In response to Lupita Nyong’o’s Emotional Acceptance Speech For Winning Best Supporting Actress (Video):

I haven’t paid much attention to the Oscars in years, and maybe this year that was a mistake, because it seems like there were some humble and moving speeches.  A cynic might wonder if Hollywood is getting nervous about audience revulsion toward the arrogance of the entertainment industry, which has a nasty habit of mistaking humble-bragging for humility.  Not so with Lupita Nyong’o, who I thought richly deserved her award.  

It’s hard to argue with Matthew McConaughey winning Best Actor for “Dallas Buyer’s Club,” or indeed quibble with anything the mad genius of the bayou does these days, but as a longtime Chiwetel Ejiofor fan, it’s disappointing to see him miss Best Actor by inches.  The degree to which McConaughey disappears into his complicated role is amazing, and that’s the kind of acting the Academy favors in the modern era – the actor who can make you forget his real name for two hours, even though you just saw it on the marquee.

I must say I think “Gravity” should have won Best Picture over “12 Years a Slave,” though.  Best Picture tends to be a category where the Academy prides itself on forgetting which movie connected better with the wider audience, which one people will still be popping into their home-entertainment systems in five years, although sometimes they do give the nod to a big crowd-pleaser.  

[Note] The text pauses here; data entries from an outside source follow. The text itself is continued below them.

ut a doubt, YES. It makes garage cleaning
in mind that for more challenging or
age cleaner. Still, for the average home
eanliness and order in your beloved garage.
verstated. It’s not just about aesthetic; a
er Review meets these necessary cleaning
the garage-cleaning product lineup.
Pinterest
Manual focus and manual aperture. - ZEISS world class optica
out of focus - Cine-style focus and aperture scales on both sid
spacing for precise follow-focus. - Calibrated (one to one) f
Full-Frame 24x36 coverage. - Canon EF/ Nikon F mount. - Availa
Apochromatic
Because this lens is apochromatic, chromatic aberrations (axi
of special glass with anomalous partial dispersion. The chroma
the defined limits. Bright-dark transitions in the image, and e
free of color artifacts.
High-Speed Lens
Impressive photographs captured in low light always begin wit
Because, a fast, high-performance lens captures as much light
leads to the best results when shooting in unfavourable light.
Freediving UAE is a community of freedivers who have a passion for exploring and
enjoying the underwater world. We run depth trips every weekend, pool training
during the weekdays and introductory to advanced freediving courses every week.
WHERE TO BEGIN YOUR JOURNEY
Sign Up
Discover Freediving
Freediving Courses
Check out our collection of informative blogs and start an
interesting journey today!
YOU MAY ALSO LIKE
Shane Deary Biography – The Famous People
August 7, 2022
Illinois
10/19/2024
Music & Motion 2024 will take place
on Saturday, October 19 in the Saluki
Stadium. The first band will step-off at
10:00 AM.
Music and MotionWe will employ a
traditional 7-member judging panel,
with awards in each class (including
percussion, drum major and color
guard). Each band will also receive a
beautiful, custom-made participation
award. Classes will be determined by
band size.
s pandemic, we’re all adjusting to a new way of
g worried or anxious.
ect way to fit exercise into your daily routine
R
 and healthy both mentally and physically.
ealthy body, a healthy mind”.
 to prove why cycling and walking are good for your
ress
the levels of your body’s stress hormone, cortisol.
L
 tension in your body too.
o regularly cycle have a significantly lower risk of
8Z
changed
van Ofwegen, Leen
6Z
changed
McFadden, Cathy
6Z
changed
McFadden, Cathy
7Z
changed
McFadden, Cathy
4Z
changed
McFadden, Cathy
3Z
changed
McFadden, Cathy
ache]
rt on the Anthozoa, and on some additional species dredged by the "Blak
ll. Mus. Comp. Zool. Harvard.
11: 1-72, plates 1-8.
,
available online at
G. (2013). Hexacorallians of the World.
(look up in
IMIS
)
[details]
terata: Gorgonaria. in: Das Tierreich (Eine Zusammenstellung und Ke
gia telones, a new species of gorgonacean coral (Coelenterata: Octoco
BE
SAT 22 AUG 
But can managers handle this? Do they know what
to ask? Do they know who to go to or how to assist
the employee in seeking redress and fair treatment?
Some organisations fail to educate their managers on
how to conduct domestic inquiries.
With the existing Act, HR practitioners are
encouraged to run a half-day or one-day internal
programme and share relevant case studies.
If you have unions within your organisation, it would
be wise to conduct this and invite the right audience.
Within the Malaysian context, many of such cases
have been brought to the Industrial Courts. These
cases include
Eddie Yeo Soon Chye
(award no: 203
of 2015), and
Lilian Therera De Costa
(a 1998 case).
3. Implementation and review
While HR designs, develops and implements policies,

In this case, I tend to think “Gravity” succeeded better as an all-around full-spectrum movie, an experience of incredible immersion, tension followed by exhilarating release.  “12 Years a Slave” was a very good movie on all counts, and certainly belonged in contention, so this is not a matter of Internet-troll-style “the winning movie sucked” sour grapes.  “12 Years” was a terrific showcase for the talents of its actors, but no one could possibly call the experience “enjoyable” or really even “entertaining,” and I’ve always felt those qualities should be associated with the Best Picture winner, at least as a tiebreaker in a close contention between equally fine movies.